Tuesday, 7 July 2009

Shop Girl Blowing in the Wind

It’s summer in the shop.
The sun above me is a 300 watt halogen up-lighter.
“Don’t you get hot in ‘ere with all these lights?” a customer asks.
It wouldn’t be so bad if they gave me a tan. But they don’t, they’re just hot.
I decide to give up jeans.
From now on I’m only going to wear pretty, light-weight skirts.
I skip over to the Dress Shop and buy two short, flowery ones.
On my first day of wearing one a delivery man comes with a 1.2m² box which doesn’t fit through the shop door.
“Don’t you have a back entrance?” he asks.
So he leaves me and the box outside the shop and drives away.
It’s a windy day and my skirt swells like a plastic bag then flies up.
I hold it down at the front but then to my horror, the back shoot ups.
There’s a wolf whistle from a passing van and I hurry inside.
I ring Mum to tell her about the box.
“Keep an eye on it,” she says.
But I want to do more than that so I go back outside with a Stanley knife.
The wind plays at the hem of my skirt and I feel nervous.
I stand between my shop window and the box and lean over it to cut through the sellotape.
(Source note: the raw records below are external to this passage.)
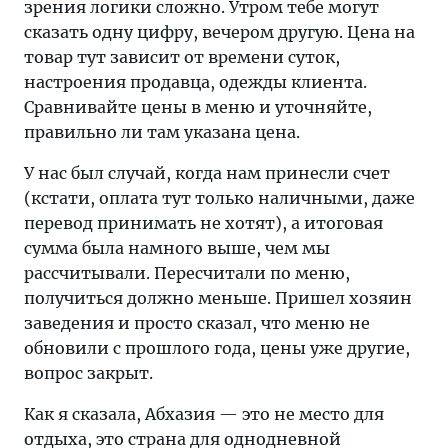
зрения логики сложно. Утром тебе могут
сказать одну цифру, вечером другую. Цена на
товар тут зависит от времени суток,
настроения продавца, одежды клиента.
Сравнивайте цены в меню и уточняйте,
правильно ли там указана цена.
У нас был случай, когда нам принесли счет
(кстати, оплата тут только наличными, даже
перевод принимать не хотят), а итоговая
сумма была намного выше, чем мы
рассчитывали. Пересчитали по меню,
получиться должно меньше. Пришел хозяин
заведения и просто сказал, что меню не
обновили с прошлого года, цены уже другие,
вопрос закрыт.
Как я сказала, Абхазия — это не место для
отдыха, это страна для однодневной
As I lift open one of the flaps, a gust of wind whips the polystyrene pellets out of the box and sends a flurry of them down the street.
“Aaah!” I cry, and press down on the box before another artificial snow storm can escape.
While I’m trying to stick down the sellotape a whoosh of air swoops under my skirt and reveals my knickers to a second passing van.
Red-cheeked, I go back inside and ring Mum again.
“15 minutes,” she says.
When she arrives, we cut a hole in the side of the box. We tilt the box so the pellets fall through the hole into a bag.
It’s slow work but finally we empty it enough to get the huge light out and leave the remains of the freak snowstorm to blow away down the street.
We cut the box down so it’s small enough to fit through the door. After that I get inside the box and shovel the rest of the polystyrene pellets into bags.
Skirts aren’t ideal for the shop but they’re still a lot cooler than trousers so I persevere.
I wear one on my day off. It’s a date and we’re going somewhere posh to celebrate a year together.
The wind starts as I’m walking towards the tube station.
It’s sudden and so strong. My skirt begins to flap and I grab onto one side and hurry on through the gates.
On that single journey I notice the tube cultivates its own wind.
It’s at the top of escalators and outside the lifts.
It teases you when you change platforms and chases you down the emergency stairs.
The worst thing is, in my local station, the wind is most powerful by the ticket machines.
When I come back from my indulgent date I go straight over to top up my oyster card. It’s forward thinking because I know I’ll have to catch a bus later.
The wind tears around me like a tornado. My skirt beats about my ears.
I try to hold it between my legs but it flies up at the back. I try to hold it over my bottom but then it blows up at the front.
I battle to keep it down as I push a two pound coin into the slot. But it’s hopeless.
I feel like the whole world is watching me squeaking in panic and failing to cover myself up.
I give up trying to feed more money into the machine and hurry to finish the transaction. I need to press my pass against the machine to register the £2. I let go of my skirt to flick my pass at the sensor, then without checking the screen I rush out of the station towards calmer streets.
When I get on the bus, my pass makes a negative bleep.
“You have no money on it,” the driver says.
I’m dismayed. Wearing a skirt has lost me two whole pounds.
“Blow that, I would’ve let everyone see my knickers,” Mum says, when I tell her.
It dawns on me how right she is.
“Next time I will.”


anna m said...

he he, you make me laugh out loud ems, i love it!!

Anna dax said...

hehehehe, fantastic! Show the world your knickers next time Em xx

Mr Jon said...

Just remember to take special care if you ride a push bike. Perhaps you could sew some small, lead fishing weights into the hem?